◆ Task statement: Transcribe all of the entries that follow, reproducing every line without changing a single character.

◆ Given information:

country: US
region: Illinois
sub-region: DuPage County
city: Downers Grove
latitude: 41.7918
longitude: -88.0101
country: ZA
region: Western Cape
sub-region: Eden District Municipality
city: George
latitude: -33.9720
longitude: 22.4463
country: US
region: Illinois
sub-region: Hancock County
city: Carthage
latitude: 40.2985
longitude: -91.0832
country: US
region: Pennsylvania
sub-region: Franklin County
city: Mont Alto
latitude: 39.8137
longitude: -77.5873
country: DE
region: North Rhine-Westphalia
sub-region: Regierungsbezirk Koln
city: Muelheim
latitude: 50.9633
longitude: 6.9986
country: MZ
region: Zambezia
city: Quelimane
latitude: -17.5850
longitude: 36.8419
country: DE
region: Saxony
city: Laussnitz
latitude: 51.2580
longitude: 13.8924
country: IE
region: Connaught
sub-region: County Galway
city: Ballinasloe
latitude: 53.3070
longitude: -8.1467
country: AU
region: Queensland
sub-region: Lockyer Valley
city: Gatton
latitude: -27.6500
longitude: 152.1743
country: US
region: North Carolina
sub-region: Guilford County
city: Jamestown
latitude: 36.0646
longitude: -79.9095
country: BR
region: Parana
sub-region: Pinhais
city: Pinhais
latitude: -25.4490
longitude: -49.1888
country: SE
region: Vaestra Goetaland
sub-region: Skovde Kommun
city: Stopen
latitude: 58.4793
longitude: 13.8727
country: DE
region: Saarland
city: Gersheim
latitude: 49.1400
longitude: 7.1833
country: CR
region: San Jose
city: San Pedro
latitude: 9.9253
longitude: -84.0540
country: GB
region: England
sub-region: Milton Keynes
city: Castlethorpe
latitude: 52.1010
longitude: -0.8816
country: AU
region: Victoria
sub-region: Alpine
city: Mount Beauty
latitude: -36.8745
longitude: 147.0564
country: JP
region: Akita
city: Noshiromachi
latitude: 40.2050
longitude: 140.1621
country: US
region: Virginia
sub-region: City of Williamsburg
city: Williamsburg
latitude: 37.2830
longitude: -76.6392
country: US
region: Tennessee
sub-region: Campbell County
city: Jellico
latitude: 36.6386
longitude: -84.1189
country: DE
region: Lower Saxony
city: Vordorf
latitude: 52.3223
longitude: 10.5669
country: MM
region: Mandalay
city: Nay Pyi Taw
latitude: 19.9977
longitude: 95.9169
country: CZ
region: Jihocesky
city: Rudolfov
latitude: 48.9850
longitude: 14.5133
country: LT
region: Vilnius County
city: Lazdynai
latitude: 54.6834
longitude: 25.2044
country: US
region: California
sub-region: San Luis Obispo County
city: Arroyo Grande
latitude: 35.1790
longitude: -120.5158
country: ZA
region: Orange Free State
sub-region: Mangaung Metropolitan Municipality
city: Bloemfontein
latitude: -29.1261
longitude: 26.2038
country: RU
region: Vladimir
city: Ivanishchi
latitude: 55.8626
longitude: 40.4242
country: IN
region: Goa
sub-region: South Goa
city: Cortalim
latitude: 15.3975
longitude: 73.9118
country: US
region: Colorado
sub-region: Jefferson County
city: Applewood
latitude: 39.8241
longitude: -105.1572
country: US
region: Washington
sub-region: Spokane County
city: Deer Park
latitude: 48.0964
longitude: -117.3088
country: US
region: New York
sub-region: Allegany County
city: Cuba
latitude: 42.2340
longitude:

◆ Problem solution:
country: US
region: Illinois
sub-region: DuPage County
city: Downers Grove
latitude: 41.7918
longitude: -88.0101
country: ZA
region: Western Cape
sub-region: Eden District Municipality
city: George
latitude: -33.9720
longitude: 22.4463
country: US
region: Illinois
sub-region: Hancock County
city: Carthage
latitude: 40.2985
longitude: -91.0832
country: US
region: Pennsylvania
sub-region: Franklin County
city: Mont Alto
latitude: 39.8137
longitude: -77.5873
country: DE
region: North Rhine-Westphalia
sub-region: Regierungsbezirk Koln
city: Muelheim
latitude: 50.9633
longitude: 6.9986
country: MZ
region: Zambezia
city: Quelimane
latitude: -17.5850
longitude: 36.8419
country: DE
region: Saxony
city: Laussnitz
latitude: 51.2580
longitude: 13.8924
country: IE
region: Connaught
sub-region: County Galway
city: Ballinasloe
latitude: 53.3070
longitude: -8.1467
country: AU
region: Queensland
sub-region: Lockyer Valley
city: Gatton
latitude: -27.6500
longitude: 152.1743
country: US
region: North Carolina
sub-region: Guilford County
city: Jamestown
latitude: 36.0646
longitude: -79.9095
country: BR
region: Parana
sub-region: Pinhais
city: Pinhais
latitude: -25.4490
longitude: -49.1888
country: SE
region: Vaestra Goetaland
sub-region: Skovde Kommun
city: Stopen
latitude: 58.4793
longitude: 13.8727
country: DE
region: Saarland
city: Gersheim
latitude: 49.1400
longitude: 7.1833
country: CR
region: San Jose
city: San Pedro
latitude: 9.9253
longitude: -84.0540
country: GB
region: England
sub-region: Milton Keynes
city: Castlethorpe
latitude: 52.1010
longitude: -0.8816
country: AU
region: Victoria
sub-region: Alpine
city: Mount Beauty
latitude: -36.8745
longitude: 147.0564
country: JP
region: Akita
city: Noshiromachi
latitude: 40.2050
longitude: 140.1621
country: US
region: Virginia
sub-region: City of Williamsburg
city: Williamsburg
latitude: 37.2830
longitude: -76.6392
country: US
region: Tennessee
sub-region: Campbell County
city: Jellico
latitude: 36.6386
longitude: -84.1189
country: DE
region: Lower Saxony
city: Vordorf
latitude: 52.3223
longitude: 10.5669
country: MM
region: Mandalay
city: Nay Pyi Taw
latitude: 19.9977
longitude: 95.9169
country: CZ
region: Jihocesky
city: Rudolfov
latitude: 48.9850
longitude: 14.5133
country: LT
region: Vilnius County
city: Lazdynai
latitude: 54.6834
longitude: 25.2044
country: US
region: California
sub-region: San Luis Obispo County
city: Arroyo Grande
latitude: 35.1790
longitude: -120.5158
country: ZA
region: Orange Free State
sub-region: Mangaung Metropolitan Municipality
city: Bloemfontein
latitude: -29.1261
longitude: 26.2038
country: RU
region: Vladimir
city: Ivanishchi
latitude: 55.8626
longitude: 40.4242
country: IN
region: Goa
sub-region: South Goa
city: Cortalim
latitude: 15.3975
longitude: 73.9118
country: US
region: Colorado
sub-region: Jefferson County
city: Applewood
latitude: 39.8241
longitude: -105.1572
country: US
region: Washington
sub-region: Spokane County
city: Deer Park
latitude: 48.0964
longitude: -117.3088
country: US
region: New York
sub-region: Allegany County
city: Cuba
latitude: 42.2340
longitude:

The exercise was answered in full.